Search code examples
python-polars

How to select the top_k of one column, sorted by another column, within a third column in Polars?


I was writing some code and realized this might be a reasonably common operation. I also realized I don't know a clean way to do it.

The questions is: Get the top 5 entries in column1, sorted by column2, within groups given by column3.

If I had to intuit how this would be writen in Polars it'd be:

df.select(pl.col('column1').top_k(n=5, by='column2').over('column3'))

But note that is made up code; it does not work.

Consider this sample data:

import numpy as np 
import pandas as pd 
import polars as pl 


data_size = 10_000_000

np.random.seed = 1
saleValue    = np.random.randint(0, 100, data_size)
storeId      = np.random.choice([f'Store: {i}' for i in range(200_000)], replace=True, size=data_size)
customerId   = np.random.choice([f'Customer: {i}' for i in range(1_000)], replace=True, size=data_size)

df = pd.DataFrame(
    dict(storeId=storeId, customerId=customerId, saleValue=saleValue)
).pipe(pl.from_pandas)

It generates a dataframe of the form:

┌───────────────┬───────────────┬───────────┐
│ storeId       ┆ customerId    ┆ saleValue │
│ ---           ┆ ---           ┆ ---       │
│ str           ┆ str           ┆ i32       │
╞═══════════════╪═══════════════╪═══════════╡
│ Store: 161472 ┆ Customer: 960 ┆ 29        │
│ Store: 168620 ┆ Customer: 814 ┆ 21        │
│ Store: 37904  ┆ Customer: 80  ┆ 61        │
│ Store: 166077 ┆ Customer: 516 ┆ 23        │
│ Store: 141748 ┆ Customer: 549 ┆ 58        │
└─///───────────┴─///───────────┴─///───────┘

I'm curious how one would get the top 5 customer per store, sorted by their total spend.

One solution is:

(df

  # This part is essential; we need to get the total spend (sales)
 .group_by('storeId','customerId')
 .agg(pl.col('saleValue').sum().alias('totalSales'))

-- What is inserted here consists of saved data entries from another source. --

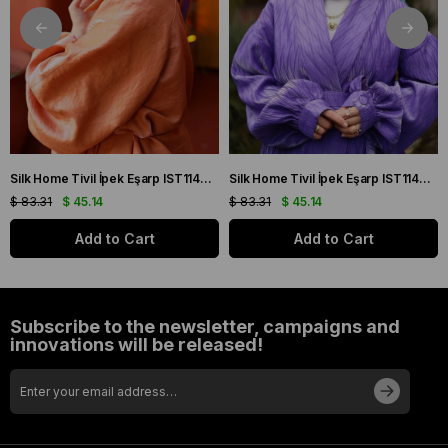
Silk Home Tivil İpek Eşarp IST11427-22 Sarı, Mor, Turuncu, Yeşil
Silk Home Tivil İpek Eşarp IST11427-15 Mor, Pembe, Yeşil, Sarı
$ 83.31
$ 45.14
$ 83.31
$ 45.14
Add to Cart
Add to Cart
Subscribe to the newsletter, campaigns and
innovations will be released!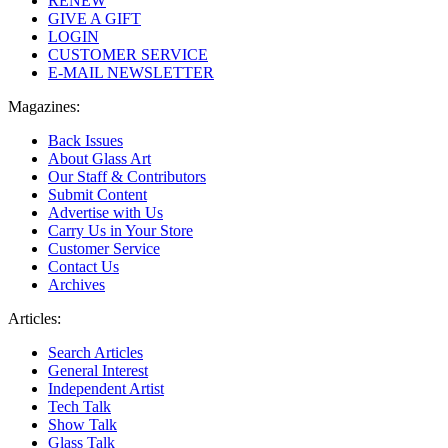
RENEW
GIVE A GIFT
LOGIN
CUSTOMER SERVICE
E-MAIL NEWSLETTER
Magazines:
Back Issues
About Glass Art
Our Staff & Contributors
Submit Content
Advertise with Us
Carry Us in Your Store
Customer Service
Contact Us
Archives
Articles:
Search Articles
General Interest
Independent Artist
Tech Talk
Show Talk
Glass Talk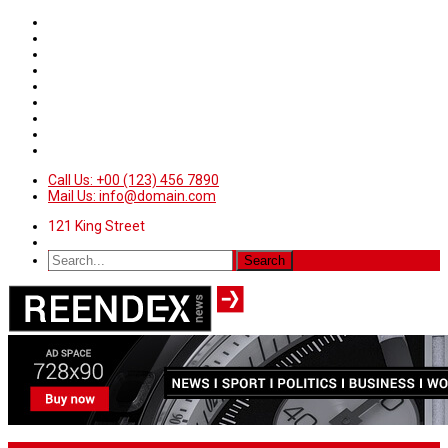
Call Us: +00 (123) 456 7890
Mail Us: info@domain.com
121 King Street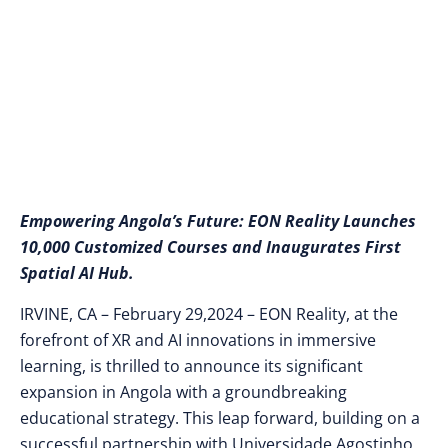
Spatial AI Hub
Empowering Angola’s Future: EON Reality Launches
10,000 Customized Courses and Inaugurates First
Spatial AI Hub.
IRVINE, CA – February 29,2024 – EON Reality, at the
forefront of XR and AI innovations in immersive
learning, is thrilled to announce its significant
expansion in Angola with a groundbreaking
educational strategy. This leap forward, building on a
successful partnership with Universidade Agostinho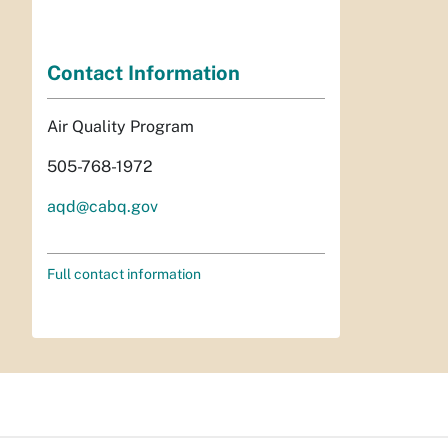
Contact Information
Air Quality Program
505-768-1972
aqd@cabq.gov
Full contact information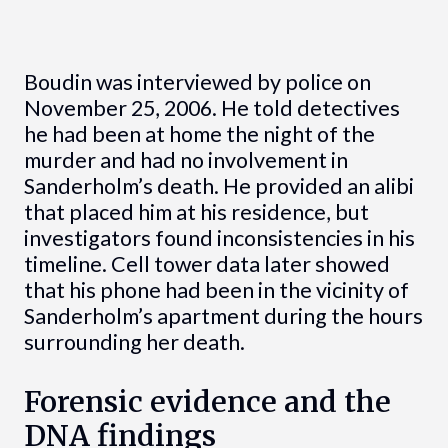
Boudin was interviewed by police on
November 25, 2006. He told detectives
he had been at home the night of the
murder and had no involvement in
Sanderholm’s death. He provided an alibi
that placed him at his residence, but
investigators found inconsistencies in his
timeline. Cell tower data later showed
that his phone had been in the vicinity of
Sanderholm’s apartment during the hours
surrounding her death.
Forensic evidence and the
DNA findings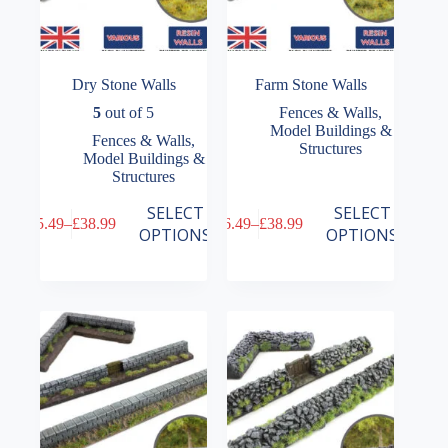
Dry Stone Walls
Farm Stone Walls
5
out of 5
Fences & Walls
,
Model Buildings &
Fences & Walls
,
Structures
Model Buildings &
Structures
This
This
SELECT
SELECT
£
5.49
–
£
38.99
£
6.49
–
£
38.99
product
product
Price
Price
OPTIONS
OPTIONS
has
has
range:
range:
multiple
multiple
£5.49
£6.49
variants.
variants.
through
through
The
The
£38.99
£38.99
options
options
may
may
be
be
chosen
chosen
on
on
the
the
product
product
page
page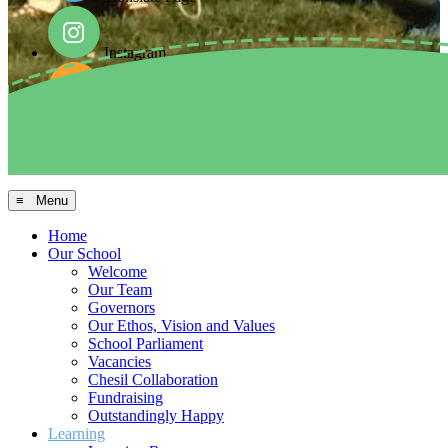
Instagram
Facebook
Arbor MIS
≡ Menu
Home
Our School
Welcome
Our Team
Governors
Our Ethos, Vision and Values
School Parliament
Vacancies
Chesil Collaboration
Fundraising
Outstandingly Happy
Learning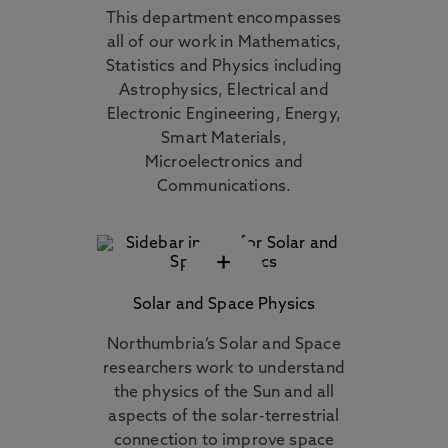
This department encompasses
all of our work in Mathematics,
Statistics and Physics including
Astrophysics, Electrical and
Electronic Engineering, Energy,
Smart Materials,
Microelectronics and
Communications.
+
Solar and Space Physics
Northumbria’s Solar and Space
researchers work to understand
the physics of the Sun and all
aspects of the solar-terrestrial
connection to improve space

  # This is the part I think could be cleaner
 .sort('totalSales', descending=True)
 .group_by('storeId')
 .agg(pl.col('customerId').head(5).alias('customerIds'))
)
┌───────────────┬─────────────────────────────────────┐
│ storeId       ┆ customerIds                         │
│ ---           ┆ ---                                 │
│ str           ┆ list[str]                           │
╞═══════════════╪═════════════════════════════════════╡
│ Store: 78152  ┆ ["Customer: 753", "Customer: 170... │
│ Store: 67676  ┆ ["Customer: 957", "Customer: 896... │
│ Store: 45152  ┆ ["Customer: 118", "Customer: 127... │
│ Store: 183339 ┆ ["Customer: 370", "Customer: 227... │
│ Store: 144688 ┆ ["Customer: 328", "Customer: 294... │
└─///───────────┴─///─────────────────────────────────┘

But I wonder if there is something cleaner using .top_k


Solution

  • It can be done a bit cleaner indeed, although you are close.

    Define the first step as df_agg (for the sake of this answer, you can chain):

    df_agg = df.group_by('storeId','customerId').agg(pl.col('saleValue').sum().alias('totalSales'))
    

    Then we can do:

    df_agg.group_by('storeId').agg(pl.col('customerId').sort_by('totalSales', descending=True).slice(0,5))
    

    Which reads as:

    • group by store
    • take column customer id
    • we sort the values of this column by the column totalSales, from high to low (descending=True)
    • we take the first 5 values of customer id

    So we do the groupby like you proposed, but the sorting is done inside the aggregation using sort_by, rather than on the full dataframe. Also, I use slice rather than head + list.

    On your point on top_k: this function returns the largest elements of itself, not by another. Polars has sufficient ways of achieving what you want, notably sort_by, that I dont think there is a need to complicate the implementation of top_k by adding a by argument.